“What’s the Matter with Kids Today?” by Amy Goldwasser

In the excerpt from Salon magazine in 2008, Amy Goldwasser examines the effect the Internet has on the learning capabilities of teenagers. By incorporating statistics from the Common Core research organization, she argues against the validity of their study’s conclusions.

Goldwasser starts out this excerpt by connecting multiple surveys/reports done by Common Core and the National Endowment of the Arts with Doris Lessing’s Nobel Peace Prize acceptance speech. These claim that the Internet is “the diminished role of voluntary reading in American life” (Goldwasser). She then contradicts these statements by saying teenagers now get their literary information online and read everything online. She also points out that because of social networking sites and texting, people are now “collaborative” with others, and “choose to write about themselves” and “appreciate the value of a good story and the power of speech that moves” (Goldwasser).

Goldwasser continues by pointing out how adults are afraid of the vast capabilities of the Internet under the fingertips of a teenager because “our kids know things we don’t” (Goldwasser). This is true. Teenagers are around new technologies such as computers and the Internet all the time, so they naturally pick up the inner workings of new technologies faster than adults. So now adults consider the Internet to be “one more thing unknowable about the American teenager” (Goldwasser). What Goldwasser is proposing here is that it doesn’t have to be. If we become more knowledgeable of how to use the Internet, adults can connect more with their children, and understand what’s going on in their lives. One can find almost anything out about the average teenager by reading their Facebook statuses, their Twitter posts, and their Tumblr blogs.

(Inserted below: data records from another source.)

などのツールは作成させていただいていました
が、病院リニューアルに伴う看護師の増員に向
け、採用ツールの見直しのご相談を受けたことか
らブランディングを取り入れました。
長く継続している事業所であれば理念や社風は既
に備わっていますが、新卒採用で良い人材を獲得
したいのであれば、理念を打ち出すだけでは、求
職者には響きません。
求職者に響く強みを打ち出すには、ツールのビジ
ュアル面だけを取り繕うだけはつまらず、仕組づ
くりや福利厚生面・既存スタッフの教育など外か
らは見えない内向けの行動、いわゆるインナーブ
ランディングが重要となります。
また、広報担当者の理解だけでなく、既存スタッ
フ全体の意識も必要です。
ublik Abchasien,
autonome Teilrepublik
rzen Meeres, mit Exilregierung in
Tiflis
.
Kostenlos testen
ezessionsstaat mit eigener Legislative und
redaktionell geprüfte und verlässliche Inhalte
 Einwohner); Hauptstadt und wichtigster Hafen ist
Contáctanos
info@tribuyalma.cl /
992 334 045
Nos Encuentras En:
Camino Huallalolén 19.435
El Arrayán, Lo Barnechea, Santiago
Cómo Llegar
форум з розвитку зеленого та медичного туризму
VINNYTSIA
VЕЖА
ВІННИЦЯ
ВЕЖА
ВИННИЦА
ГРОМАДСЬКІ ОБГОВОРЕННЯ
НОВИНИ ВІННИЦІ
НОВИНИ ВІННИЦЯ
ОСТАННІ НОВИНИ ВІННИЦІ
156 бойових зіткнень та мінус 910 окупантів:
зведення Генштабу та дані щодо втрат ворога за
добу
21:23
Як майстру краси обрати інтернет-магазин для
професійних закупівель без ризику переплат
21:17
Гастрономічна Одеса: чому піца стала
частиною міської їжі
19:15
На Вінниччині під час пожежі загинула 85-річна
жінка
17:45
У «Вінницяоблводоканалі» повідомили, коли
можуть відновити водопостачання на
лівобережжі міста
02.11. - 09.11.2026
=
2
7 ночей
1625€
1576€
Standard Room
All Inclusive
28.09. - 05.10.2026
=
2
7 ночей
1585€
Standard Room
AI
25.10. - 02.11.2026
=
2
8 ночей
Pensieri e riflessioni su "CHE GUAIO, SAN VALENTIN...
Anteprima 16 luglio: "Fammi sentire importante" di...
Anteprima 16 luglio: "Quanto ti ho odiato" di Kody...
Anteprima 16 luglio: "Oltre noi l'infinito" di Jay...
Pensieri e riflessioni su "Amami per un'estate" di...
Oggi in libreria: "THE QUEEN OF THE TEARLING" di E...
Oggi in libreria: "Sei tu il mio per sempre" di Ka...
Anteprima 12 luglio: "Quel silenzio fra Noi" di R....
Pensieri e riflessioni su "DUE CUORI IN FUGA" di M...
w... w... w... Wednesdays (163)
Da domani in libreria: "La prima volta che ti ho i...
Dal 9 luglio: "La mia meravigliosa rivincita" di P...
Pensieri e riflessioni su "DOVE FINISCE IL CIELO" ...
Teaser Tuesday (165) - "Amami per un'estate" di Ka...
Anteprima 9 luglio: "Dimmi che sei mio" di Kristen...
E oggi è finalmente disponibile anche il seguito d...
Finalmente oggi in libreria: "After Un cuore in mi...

Goldwasser starts to conclude her argument by pointing out some fallacies in the survey done by common core, and how many of the results were wrong from the tests because times have changed. But she doesn’t disagree with all of the results. Instead she proposes a change in our outlook of the Internet. “Once we stop regarding the Internet as a villain, stop presenting it as the enemy of history and the literature and worldly knowledge, then our teenagers have the potential to become the next great voices of America” (Goldwasser). In contradiction to the title of the excerpt, “What’s the Matter with Kids Today?,” Goldwasser suggests that adults take a look at what’s the matter with the trust they have in their own children. She wants adults to not worry as much about their kids, and “thank the Internet for making him or her a writer and a thinker” (Goldwasser).

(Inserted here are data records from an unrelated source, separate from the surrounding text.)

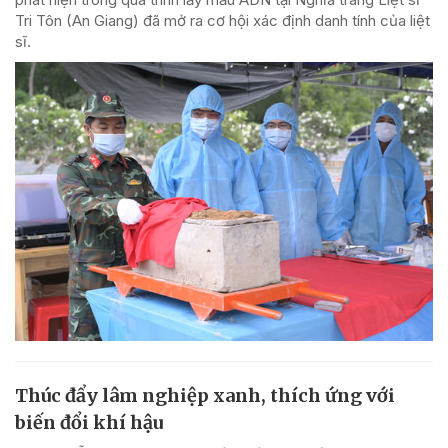
Tri Tôn (An Giang) đã mở ra cơ hội xác định danh tính của liệt
sĩ.
Thúc đẩy lâm nghiệp xanh, thích ứng với
biến đổi khí hậu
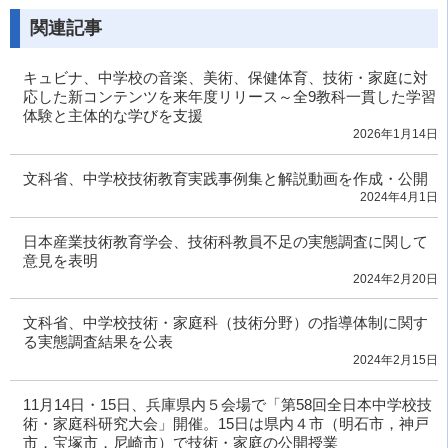
関連記事
キュビナ、中学校の音楽、美術、保健体育、技術・家庭に対
応した新コンテンツを来年度リリース～全9教科一貫した学習
体験と主体的な学びを支援
2026年1月14日
文科省、中学校技術教育実践事例集と解説動画を作成・公開
2024年4月1日
日本産業技術教育学会、技術科教員不足の実態調査に関して
意見を表明
2024年2月20日
文科省、中学校技術・家庭科（技術分野）の指導体制に関す
る実態調査結果を公表
2024年2月15日
11月14日・15日、兵庫県内５会場で「第58回全日本中学校技
術・家庭科研究大会」開催。15日は県内４市（明石市，神戸
市，宝塚市，尼崎市）で技術・家庭の公開授業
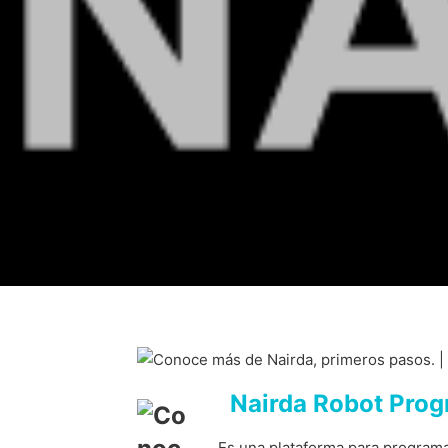
Nairda Robot Pro
Es una plataforma para programa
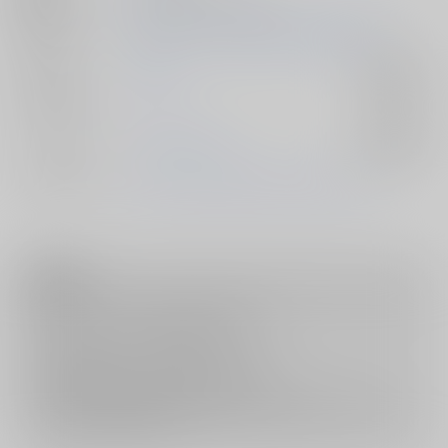
初出イベント
2025/01/12 SUPER COMIC CITY 関西 30
ジャンル/
その他
入荷アラート
サブジャンル
カップリング
エース×デュース
入荷アラート
メインキャラ
エース・トラッポラ
デュース・スペード
注意事項
キャンセルについては
こちら
をご覧下さい。
返品については
こちら
をご覧下さい。
おまとめ配送については
こちら
をご覧下さい。
再販投票については
こちら
をご覧下さい。
イベント応募券付商品などをご購入の際は毎度便をご利用ください。
詳細は
こちら
をご覧ください。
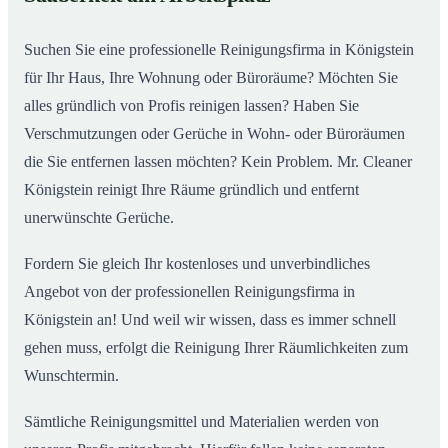
Suchen Sie eine professionelle Reinigungsfirma in Königstein
für Ihr Haus, Ihre Wohnung oder Büroräume? Möchten Sie
alles gründlich von Profis reinigen lassen? Haben Sie
Verschmutzungen oder Gerüche in Wohn- oder Büroräumen
die Sie entfernen lassen möchten? Kein Problem. Mr. Cleaner
Königstein reinigt Ihre Räume gründlich und entfernt
unerwünschte Gerüche.
Fordern Sie gleich Ihr kostenloses und unverbindliches
Angebot von der professionellen Reinigungsfirma in
Königstein an! Und weil wir wissen, dass es immer schnell
gehen muss, erfolgt die Reinigung Ihrer Räumlichkeiten zum
Wunschtermin.
Sämtliche Reinigungsmittel und Materialien werden von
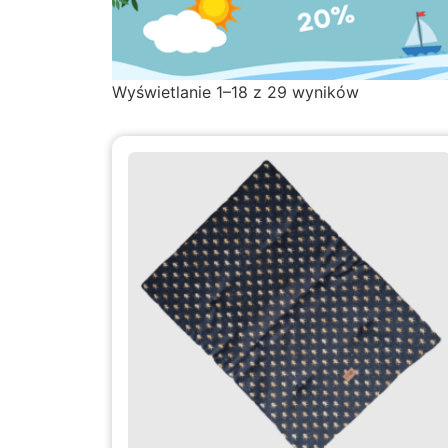
Wyświetlanie 1–18 z 29 wyników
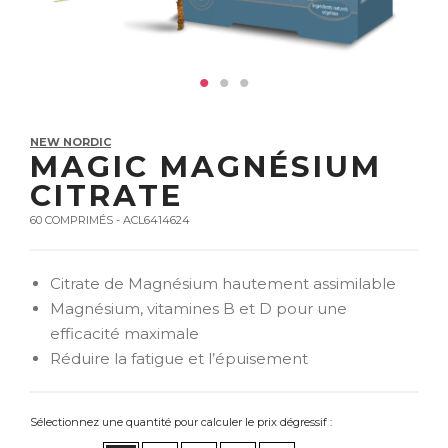
NEW NORDIC
MAGIC MAGNÉSIUM
CITRATE
60 COMPRIMÉS - ACL6414624
Citrate de Magnésium hautement assimilable
Magnésium, vitamines B et D pour une
efficacité maximale
Réduire la fatigue et l’épuisement
Sélectionnez une quantité pour calculer le prix dégressif :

3 thoughts on ““What’s the Matter with Kids Today?” by Amy Goldwasser

  1. You pose an interesting point w connect more with their children and understand what’s going on in their lives via the Internet. I agree with you here, because in the months before I prepared to leave for college, I helped my mom set up a Facebook account. It has definitely helped us deal with the separation and kept us connected. Also, she has found long-lost friends and other family members since she created her account. Mom has since become accustomed to liking, sharing, and commenting, as well as sending me messages through Facebook. It proves to be a faster method of communication, because I check Facebook daily and am guaranteed to see whatever she sends me. Mom no longer fears Facebook, she loves it just as much as I do, though she isn’t on nearly as much I as I am.

  2. They say that we, the youth of our nation and time, are the future of our country and we are because of the new technologies that we have thrown at us year after year and we learn to gain knowledge about. In a way, this article tells us that we are in a cycle of education; the parents and adults teach us and in return we teach them with the highly advanced things in the world. We must acknowledge that as technology advances, so does communication between people. It is more easier to connect and communicate with people now because of the things we learn from our modern-day technology.